Magnum Marathon
Thumbing through a sex magazine the other evening I saw that its Motoring Correspondent had done some long runs in a standard Vauxhall Magnum estate, driving it from Lisbon to Turkey and non-stop back to London from Istanbul. In spite of the increase in autoroute speed-limits, quick runs about Europe are still possible and of interest to those who test cars or have to make rapid holiday journeys. Motor Sport has had plenty of this kind of motoring, notably when M.J.T. and W.B. visited ten European capitals in four days with a BMW 3.0 CSL and when comparing the relative merits of a light aeroplane and a BMW 3.0 Si between Calais and Cannes. Admittedly it did not occur to either of them to have overalls specially tailored and embroidered for these excursions, to advertise their proposed routes with stickers on the cars, or to have a champagne reception committee waiting for them at their destinations, as happened with this Penthouse Vauxhall.

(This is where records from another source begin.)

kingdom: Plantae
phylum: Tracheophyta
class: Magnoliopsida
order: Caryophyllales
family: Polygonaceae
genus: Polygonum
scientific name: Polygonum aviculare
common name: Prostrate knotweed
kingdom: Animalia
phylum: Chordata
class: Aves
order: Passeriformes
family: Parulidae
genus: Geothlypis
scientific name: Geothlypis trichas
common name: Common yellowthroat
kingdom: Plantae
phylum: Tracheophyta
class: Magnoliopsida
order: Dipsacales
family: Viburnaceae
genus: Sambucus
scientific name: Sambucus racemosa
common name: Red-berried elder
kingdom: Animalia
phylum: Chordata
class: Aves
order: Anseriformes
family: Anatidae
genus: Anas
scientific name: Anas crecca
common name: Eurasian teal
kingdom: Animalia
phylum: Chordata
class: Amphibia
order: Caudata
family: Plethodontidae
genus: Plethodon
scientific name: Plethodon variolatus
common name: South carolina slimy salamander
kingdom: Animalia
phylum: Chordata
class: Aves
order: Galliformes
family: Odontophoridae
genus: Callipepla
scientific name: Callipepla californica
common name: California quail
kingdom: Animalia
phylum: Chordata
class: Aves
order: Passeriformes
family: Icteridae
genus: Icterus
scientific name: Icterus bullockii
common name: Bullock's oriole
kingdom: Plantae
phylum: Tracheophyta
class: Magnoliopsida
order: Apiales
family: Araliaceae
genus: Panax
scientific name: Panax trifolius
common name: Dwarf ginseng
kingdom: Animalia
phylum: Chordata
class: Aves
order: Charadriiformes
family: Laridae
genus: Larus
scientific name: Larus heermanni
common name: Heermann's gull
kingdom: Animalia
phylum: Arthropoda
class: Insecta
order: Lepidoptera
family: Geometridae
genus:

However, it is worth quoting its 48.8 m.p.h. average, at 26.3 m.p.g., for the 2,778.6 miles between Lisbon and Istanbul and its run from there to Hyde Park between 5.38 a.m. one Monday and 5.15 p.m. the following day, the wet bit being taken in a Hovercraft. The Magnum and the Pirelli CN36 tyres with which it was shod were, Setright says, absolutely without fault and of course, en route he wore down, if he didn’t actually consume, a BMW 2002 and an Alfa Romeo 2000. These average speeds are of some interest since Stanley Sedgwick, President of the Bentley DC, has been logging his times across the more civilised parts of the Continent in Bentley Continental, Lincoln Continental, RollsRoyce Corniche and Daimler Double-Six motor-cars.—W.B.